WORK TO COMPLETE: Present every line of text from the following rows as a numbered list, leaving out any blank lines.
☆ ☆ ☆ ☆ ☆
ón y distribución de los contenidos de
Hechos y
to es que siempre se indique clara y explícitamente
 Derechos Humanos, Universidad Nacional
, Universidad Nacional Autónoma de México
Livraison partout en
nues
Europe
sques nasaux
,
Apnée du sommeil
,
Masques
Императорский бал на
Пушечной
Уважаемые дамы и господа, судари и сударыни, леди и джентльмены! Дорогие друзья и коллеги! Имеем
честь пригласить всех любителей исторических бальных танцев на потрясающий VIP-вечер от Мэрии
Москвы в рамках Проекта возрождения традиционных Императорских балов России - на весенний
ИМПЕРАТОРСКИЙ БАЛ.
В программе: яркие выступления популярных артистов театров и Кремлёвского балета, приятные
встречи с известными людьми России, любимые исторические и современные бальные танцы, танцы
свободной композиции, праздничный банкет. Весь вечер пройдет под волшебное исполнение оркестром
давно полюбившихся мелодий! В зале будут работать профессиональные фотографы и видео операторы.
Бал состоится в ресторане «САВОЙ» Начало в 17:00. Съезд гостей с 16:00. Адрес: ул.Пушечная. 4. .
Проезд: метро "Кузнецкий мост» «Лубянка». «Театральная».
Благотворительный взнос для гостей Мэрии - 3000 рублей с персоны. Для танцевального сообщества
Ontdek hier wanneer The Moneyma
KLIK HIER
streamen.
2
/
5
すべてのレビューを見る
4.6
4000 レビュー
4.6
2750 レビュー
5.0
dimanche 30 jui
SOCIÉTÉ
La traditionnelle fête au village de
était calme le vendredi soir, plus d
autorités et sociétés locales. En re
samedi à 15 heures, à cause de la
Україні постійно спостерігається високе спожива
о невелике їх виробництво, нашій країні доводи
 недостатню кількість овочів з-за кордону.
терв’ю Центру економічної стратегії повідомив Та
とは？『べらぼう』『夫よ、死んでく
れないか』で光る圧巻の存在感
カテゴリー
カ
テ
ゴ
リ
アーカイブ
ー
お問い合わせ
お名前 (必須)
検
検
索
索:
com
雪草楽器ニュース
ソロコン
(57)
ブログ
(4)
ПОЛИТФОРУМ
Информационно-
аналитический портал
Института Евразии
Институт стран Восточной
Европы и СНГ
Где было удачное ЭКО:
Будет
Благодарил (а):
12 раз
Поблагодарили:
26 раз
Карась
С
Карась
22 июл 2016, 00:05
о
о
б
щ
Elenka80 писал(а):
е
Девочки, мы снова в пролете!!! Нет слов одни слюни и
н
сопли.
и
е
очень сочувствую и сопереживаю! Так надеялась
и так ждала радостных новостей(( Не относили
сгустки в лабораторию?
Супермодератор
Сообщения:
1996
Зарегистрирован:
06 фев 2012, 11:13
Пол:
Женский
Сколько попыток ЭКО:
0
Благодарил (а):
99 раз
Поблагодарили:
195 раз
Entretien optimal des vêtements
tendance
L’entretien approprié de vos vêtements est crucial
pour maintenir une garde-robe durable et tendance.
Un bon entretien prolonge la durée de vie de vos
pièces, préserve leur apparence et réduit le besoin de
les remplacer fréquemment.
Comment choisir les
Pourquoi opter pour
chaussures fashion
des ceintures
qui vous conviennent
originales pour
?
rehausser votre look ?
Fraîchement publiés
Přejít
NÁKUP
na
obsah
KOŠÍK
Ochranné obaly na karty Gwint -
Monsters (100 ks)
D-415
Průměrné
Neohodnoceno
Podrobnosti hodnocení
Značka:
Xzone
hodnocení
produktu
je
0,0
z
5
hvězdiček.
☆ ☆ ☆ ☆ ☆
TASK ANSWER:
1. ón y distribución de los contenidos de
2. Hechos y
3. to es que siempre se indique clara y explícitamente
4.  Derechos Humanos, Universidad Nacional
5. , Universidad Nacional Autónoma de México
6. Livraison partout en
7. nues
8. Europe
9. sques nasaux
10. ,
11. Apnée du sommeil
12. ,
13. Masques
14. Императорский бал на
15. Пушечной
16. Уважаемые дамы и господа, судари и сударыни, леди и джентльмены! Дорогие друзья и коллеги! Имеем
17. честь пригласить всех любителей исторических бальных танцев на потрясающий VIP-вечер от Мэрии
18. Москвы в рамках Проекта возрождения традиционных Императорских балов России - на весенний
19. ИМПЕРАТОРСКИЙ БАЛ.
20. В программе: яркие выступления популярных артистов театров и Кремлёвского балета, приятные
21. встречи с известными людьми России, любимые исторические и современные бальные танцы, танцы
22. свободной композиции, праздничный банкет. Весь вечер пройдет под волшебное исполнение оркестром
23. давно полюбившихся мелодий! В зале будут работать профессиональные фотографы и видео операторы.
24. Бал состоится в ресторане «САВОЙ» Начало в 17:00. Съезд гостей с 16:00. Адрес: ул.Пушечная. 4. .
25. Проезд: метро "Кузнецкий мост» «Лубянка». «Театральная».
26. Благотворительный взнос для гостей Мэрии - 3000 рублей с персоны. Для танцевального сообщества
27. Ontdek hier wanneer The Moneyma
28. KLIK HIER
29. streamen.
30. 2
31. /
32. 5
33. すべてのレビューを見る
34. 4.6
35. 4000 レビュー
36. 4.6
37. 2750 レビュー
38. 5.0
39. dimanche 30 jui
40. SOCIÉTÉ
41. La traditionnelle fête au village de
42. était calme le vendredi soir, plus d
43. autorités et sociétés locales. En re
44. samedi à 15 heures, à cause de la
45. Україні постійно спостерігається високе спожива
46. о невелике їх виробництво, нашій країні доводи
47.  недостатню кількість овочів з-за кордону.
48. терв’ю Центру економічної стратегії повідомив Та
49. とは？『べらぼう』『夫よ、死んでく
50. れないか』で光る圧巻の存在感
51. カテゴリー
52. カ
53. テ
54. ゴ
55. リ
56. アーカイブ
57. ー
58. お問い合わせ
59. お名前 (必須)
60. 検
61. 検
62. 索
63. 索:
64. com
65. 雪草楽器ニュース
66. ソロコン
67. (57)
68. ブログ
69. (4)
70. ПОЛИТФОРУМ
71. Информационно-
72. аналитический портал
73. Института Евразии
74. Институт стран Восточной
75. Европы и СНГ
76. Где было удачное ЭКО:
77. Будет
78. Благодарил (а):
79. 12 раз
80. Поблагодарили:
81. 26 раз
82. Карась
83. С
84. Карась
85. 22 июл 2016, 00:05
86. о
87. о
88. б
89. щ
90. Elenka80 писал(а):
91. е
92. Девочки, мы снова в пролете!!! Нет слов одни слюни и
93. н
94. сопли.
95. и
96. е
97. очень сочувствую и сопереживаю! Так надеялась
98. и так ждала радостных новостей(( Не относили
99. сгустки в лабораторию?
100. Супермодератор
101. Сообщения:
102. 1996
103. Зарегистрирован:
104. 06 фев 2012, 11:13
105. Пол:
106. Женский
107. Сколько попыток ЭКО:
108. 0
109. Благодарил (а):
110. 99 раз
111. Поблагодарили:
112. 195 раз
113. Entretien optimal des vêtements
114. tendance
115. L’entretien approprié de vos vêtements est crucial
116. pour maintenir une garde-robe durable et tendance.
117. Un bon entretien prolonge la durée de vie de vos
118. pièces, préserve leur apparence et réduit le besoin de
119. les remplacer fréquemment.
120. Comment choisir les
121. Pourquoi opter pour
122. chaussures fashion
123. des ceintures
124. qui vous conviennent
125. originales pour
126. ?
127. rehausser votre look ?
128. Fraîchement publiés
129. Přejít
130. NÁKUP
131. na
132. obsah
133. KOŠÍK
134. Ochranné obaly na karty Gwint -
135. Monsters (100 ks)
136. D-415
137. Průměrné
138. Neohodnoceno
139. Podrobnosti hodnocení
140. Značka:
141. Xzone
142. hodnocení
143. produktu
144. je
145. 0,0
146. z
147. 5
148. hvězdiček.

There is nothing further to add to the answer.